Onun da dudakları aralandı. Kesik bir nefes hür kaldığında dudaklarının arasından, gözlerim adem elmasına kaydı. Beni izlerken kavislendi. Şakağında ki damarları belirginleşmişti. Gözlerini kısarak bakmaya devam etti. Gözyaşım nedenini bilmediğim bir şekilde akıp giderken, eli hala saçlarımdaydı.
"Senden birşey isteyebilir miyim, yüzbaşı?" Dediğimde, bakışları yumuşadı. Sesli bir nefes alıp verdi.

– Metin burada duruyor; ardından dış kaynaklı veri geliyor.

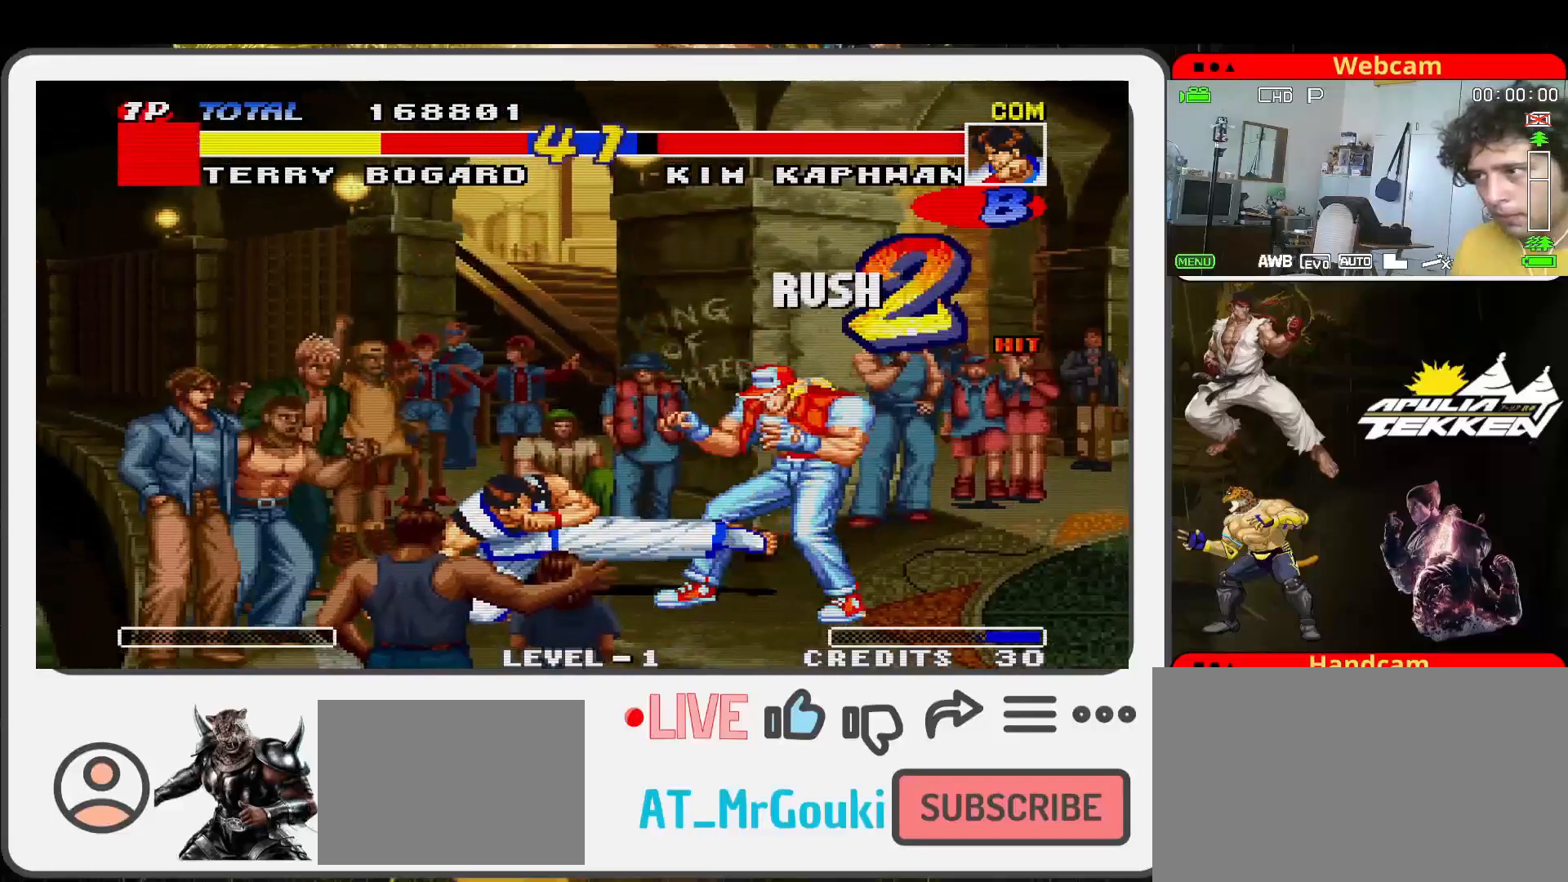
{"dt_ms": 500, "buttons": [], "left_stick": "up-left", "events": []}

Yavaşça yaklaştım bedenine. Kollarımı iki yana açtım ve sokuldum koca göğsüne. Biran için huzura etmiştim. Başımı göğsüne yasladım. Kalbinin üstüne denk gelen kulağımda hissettim ritimlerini. Delicesine atıyordu kalbi. Kollarım sıkıca sarıldı bedenine. Onun da kollarını hissetmek istedim bedenimde. Beni sarıp sarmalasın istedim. Güvende hissetmek istedim ilk kez. Çok geçmeden kollarını sardı bedenime. Çıplak sırtıma doladı kollarını. Sıcakla buluşan sırtım tıpkı içim gibi alev aldı. Yara izine denk geldi parmakları. Yavaşça okşadı.
"Bunu..." Dedi sesinde öfke saklıydı.
"O mu yaptı?" Dedi devamını getirdi ardından. Bahsettiği çınar'dı. Birşeyleri biliyor gibiydi. Ya da tahmin ediyordu. Bu yara izini gördüğü ilk an hastanede sormuştu aynı soruyu. Ama ben inkar ettim. Yalan söyledim. Bilseydim söylerdim, yüzbaşı. Bilseydim bana kaçış yolu olacağını daha önce söylerdim.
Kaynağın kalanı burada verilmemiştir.